» **Directions for this task**: In the material below, how many lines contain the word "Butlletí"? The reply must be that number alone.
Content starts
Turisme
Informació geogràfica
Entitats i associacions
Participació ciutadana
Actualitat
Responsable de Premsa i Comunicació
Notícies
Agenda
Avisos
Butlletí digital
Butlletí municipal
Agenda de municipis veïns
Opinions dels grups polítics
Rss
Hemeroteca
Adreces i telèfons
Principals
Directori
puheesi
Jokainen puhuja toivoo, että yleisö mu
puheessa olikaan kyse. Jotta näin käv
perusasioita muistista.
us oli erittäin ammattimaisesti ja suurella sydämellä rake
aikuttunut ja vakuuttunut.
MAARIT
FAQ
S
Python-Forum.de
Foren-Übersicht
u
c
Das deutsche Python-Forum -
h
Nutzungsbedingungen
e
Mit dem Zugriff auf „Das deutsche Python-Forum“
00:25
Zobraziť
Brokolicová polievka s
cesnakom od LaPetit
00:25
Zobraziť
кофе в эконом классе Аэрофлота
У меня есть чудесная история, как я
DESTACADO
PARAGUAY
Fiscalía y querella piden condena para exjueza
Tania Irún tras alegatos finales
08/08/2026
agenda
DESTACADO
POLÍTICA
Content ends
Content starts
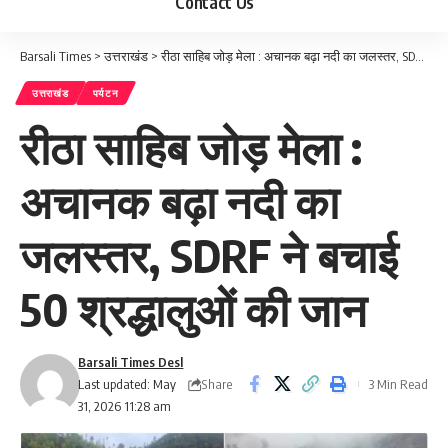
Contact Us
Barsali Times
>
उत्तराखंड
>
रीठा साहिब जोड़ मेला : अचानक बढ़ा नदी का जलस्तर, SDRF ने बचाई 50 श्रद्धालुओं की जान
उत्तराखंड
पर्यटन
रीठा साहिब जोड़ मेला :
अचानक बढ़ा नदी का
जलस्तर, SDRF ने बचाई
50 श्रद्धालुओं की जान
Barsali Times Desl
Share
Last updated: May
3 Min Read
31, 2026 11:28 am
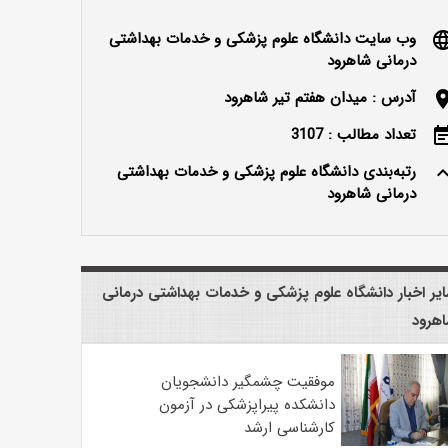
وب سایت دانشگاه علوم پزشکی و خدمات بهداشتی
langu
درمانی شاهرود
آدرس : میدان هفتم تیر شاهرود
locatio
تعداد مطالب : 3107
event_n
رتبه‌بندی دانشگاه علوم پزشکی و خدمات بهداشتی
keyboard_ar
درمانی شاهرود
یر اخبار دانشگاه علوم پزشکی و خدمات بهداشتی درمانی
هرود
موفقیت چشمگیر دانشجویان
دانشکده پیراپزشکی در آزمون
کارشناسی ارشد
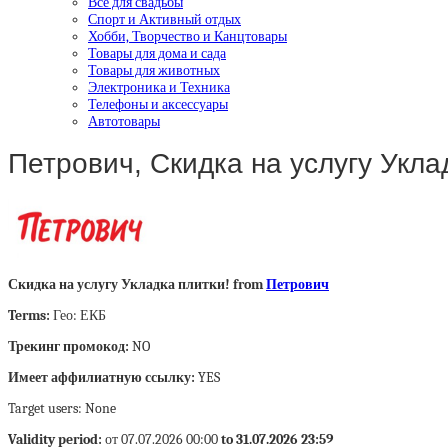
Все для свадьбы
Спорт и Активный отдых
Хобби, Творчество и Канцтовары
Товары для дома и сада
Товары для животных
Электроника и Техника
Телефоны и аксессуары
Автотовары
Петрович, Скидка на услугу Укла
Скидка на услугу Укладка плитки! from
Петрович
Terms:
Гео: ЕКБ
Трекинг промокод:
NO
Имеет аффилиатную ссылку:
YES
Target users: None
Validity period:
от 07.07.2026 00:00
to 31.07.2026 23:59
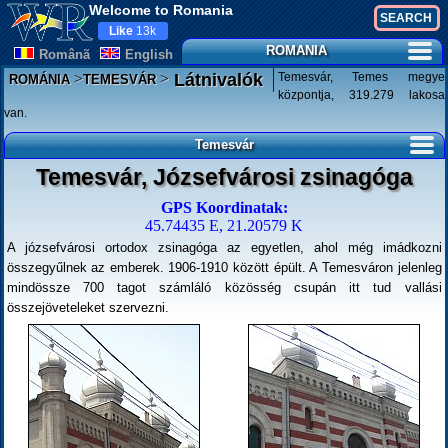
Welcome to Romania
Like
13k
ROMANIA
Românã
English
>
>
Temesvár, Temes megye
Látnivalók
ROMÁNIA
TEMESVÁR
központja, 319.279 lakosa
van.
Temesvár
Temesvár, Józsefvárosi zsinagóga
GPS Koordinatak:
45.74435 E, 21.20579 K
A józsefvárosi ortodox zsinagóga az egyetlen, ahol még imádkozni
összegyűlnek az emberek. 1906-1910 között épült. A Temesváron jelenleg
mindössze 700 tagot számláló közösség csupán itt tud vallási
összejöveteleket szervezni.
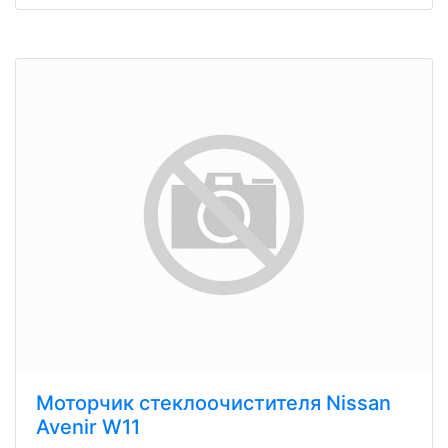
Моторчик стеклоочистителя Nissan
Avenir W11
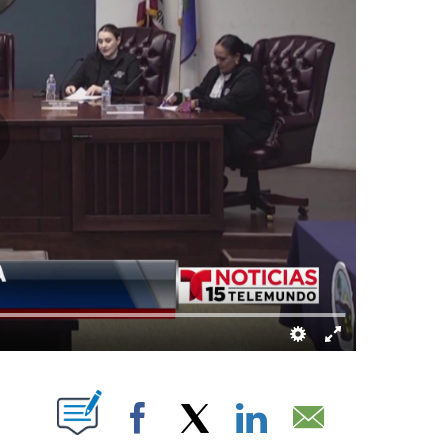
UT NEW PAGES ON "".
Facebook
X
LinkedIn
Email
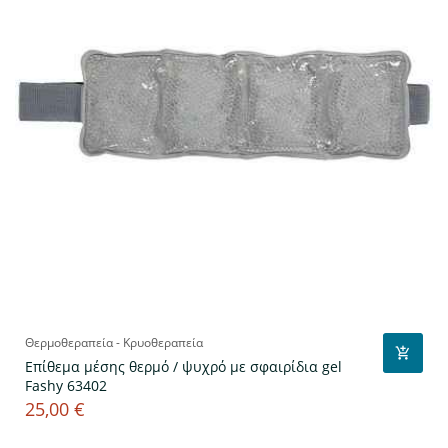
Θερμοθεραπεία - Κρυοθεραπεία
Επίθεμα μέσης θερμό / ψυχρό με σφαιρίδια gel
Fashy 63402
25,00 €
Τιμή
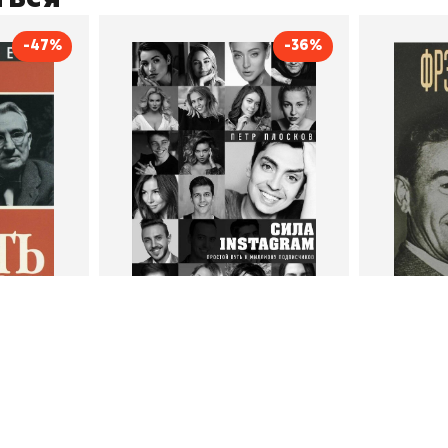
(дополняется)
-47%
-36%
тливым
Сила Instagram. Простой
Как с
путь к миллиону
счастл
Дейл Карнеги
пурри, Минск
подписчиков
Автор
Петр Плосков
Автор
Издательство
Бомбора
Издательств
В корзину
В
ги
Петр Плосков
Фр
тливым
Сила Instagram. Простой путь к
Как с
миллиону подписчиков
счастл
Content ends
Content starts
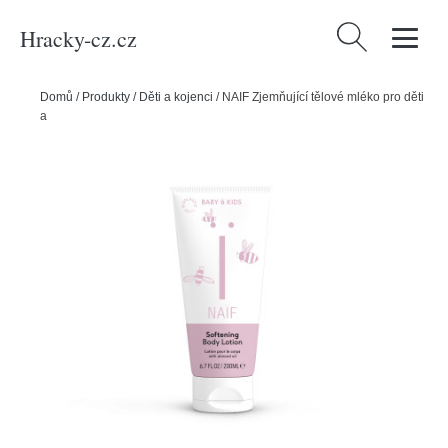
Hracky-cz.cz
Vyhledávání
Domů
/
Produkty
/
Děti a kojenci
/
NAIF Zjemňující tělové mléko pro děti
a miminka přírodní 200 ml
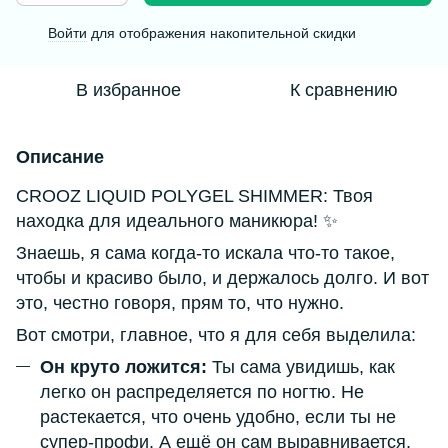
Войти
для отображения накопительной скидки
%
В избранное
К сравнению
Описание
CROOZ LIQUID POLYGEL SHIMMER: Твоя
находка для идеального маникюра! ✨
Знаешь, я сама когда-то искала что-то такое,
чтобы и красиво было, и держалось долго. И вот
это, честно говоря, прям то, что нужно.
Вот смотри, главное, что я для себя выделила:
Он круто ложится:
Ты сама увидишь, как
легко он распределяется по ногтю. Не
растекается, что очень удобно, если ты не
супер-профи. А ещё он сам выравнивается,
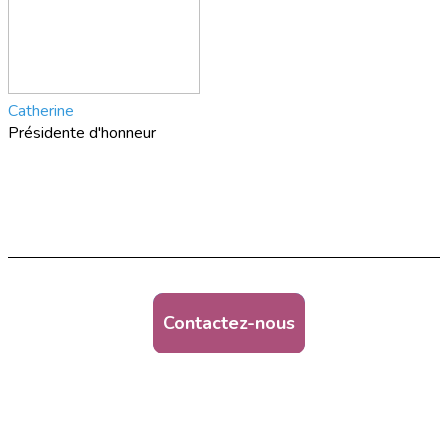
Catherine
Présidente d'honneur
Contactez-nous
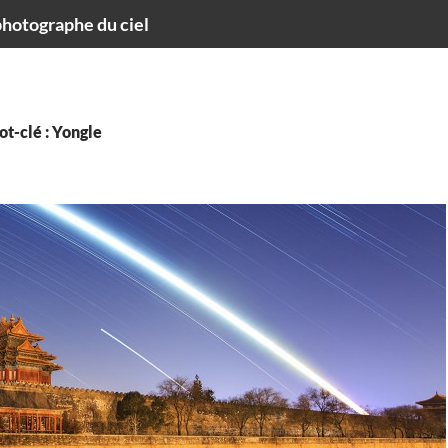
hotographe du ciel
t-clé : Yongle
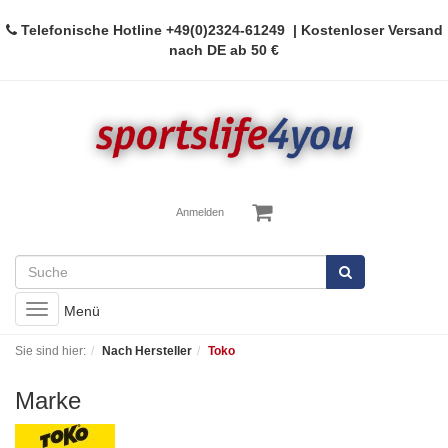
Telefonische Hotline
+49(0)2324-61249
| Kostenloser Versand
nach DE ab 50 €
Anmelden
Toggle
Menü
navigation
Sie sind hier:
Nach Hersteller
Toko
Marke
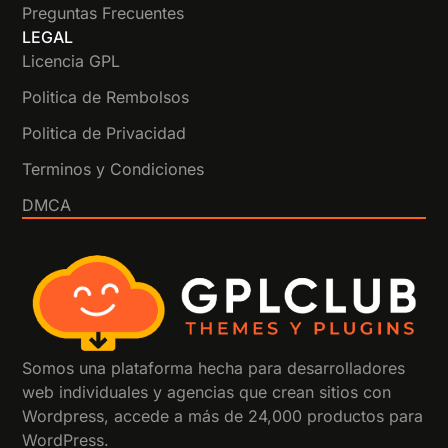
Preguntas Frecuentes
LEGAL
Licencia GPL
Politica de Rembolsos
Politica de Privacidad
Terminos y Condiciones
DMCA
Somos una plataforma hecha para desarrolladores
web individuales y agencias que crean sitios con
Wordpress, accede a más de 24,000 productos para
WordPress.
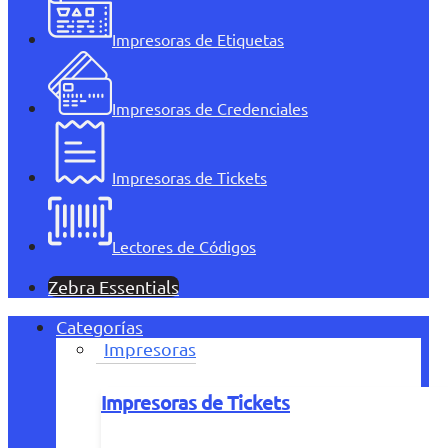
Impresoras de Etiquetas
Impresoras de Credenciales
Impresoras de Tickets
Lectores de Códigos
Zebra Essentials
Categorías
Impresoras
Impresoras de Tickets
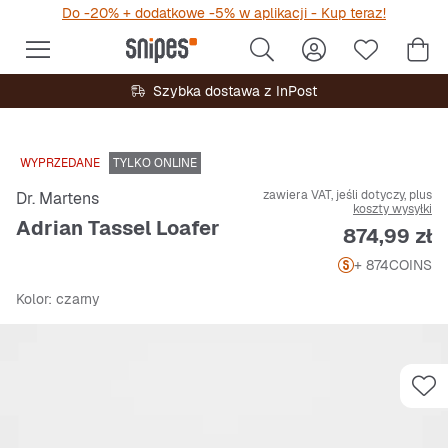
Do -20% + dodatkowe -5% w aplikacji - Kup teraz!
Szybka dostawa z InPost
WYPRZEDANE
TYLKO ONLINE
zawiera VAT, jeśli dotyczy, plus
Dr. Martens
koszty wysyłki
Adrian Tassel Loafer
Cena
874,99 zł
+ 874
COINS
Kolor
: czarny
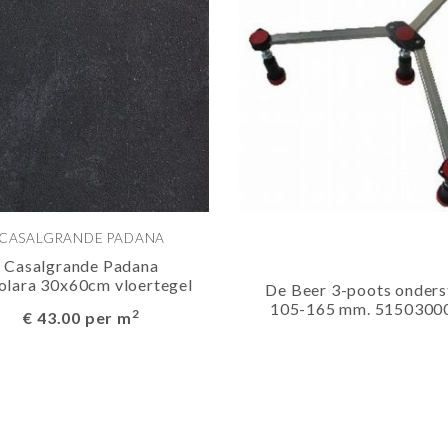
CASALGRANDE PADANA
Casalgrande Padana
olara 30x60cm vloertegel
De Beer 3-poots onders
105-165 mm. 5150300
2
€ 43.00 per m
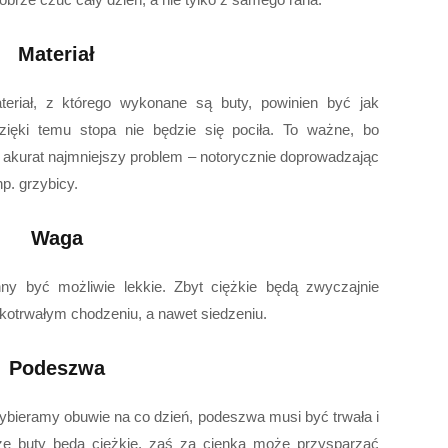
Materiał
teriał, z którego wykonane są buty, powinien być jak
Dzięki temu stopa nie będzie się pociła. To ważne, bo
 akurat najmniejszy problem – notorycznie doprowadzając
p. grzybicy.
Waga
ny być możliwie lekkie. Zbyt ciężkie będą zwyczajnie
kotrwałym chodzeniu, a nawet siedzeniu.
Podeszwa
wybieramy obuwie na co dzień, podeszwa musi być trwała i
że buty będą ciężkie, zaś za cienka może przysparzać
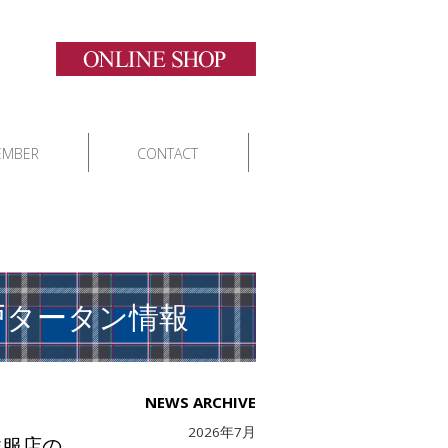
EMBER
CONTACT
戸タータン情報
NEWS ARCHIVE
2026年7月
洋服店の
Content ends
» **Problem solution**: 2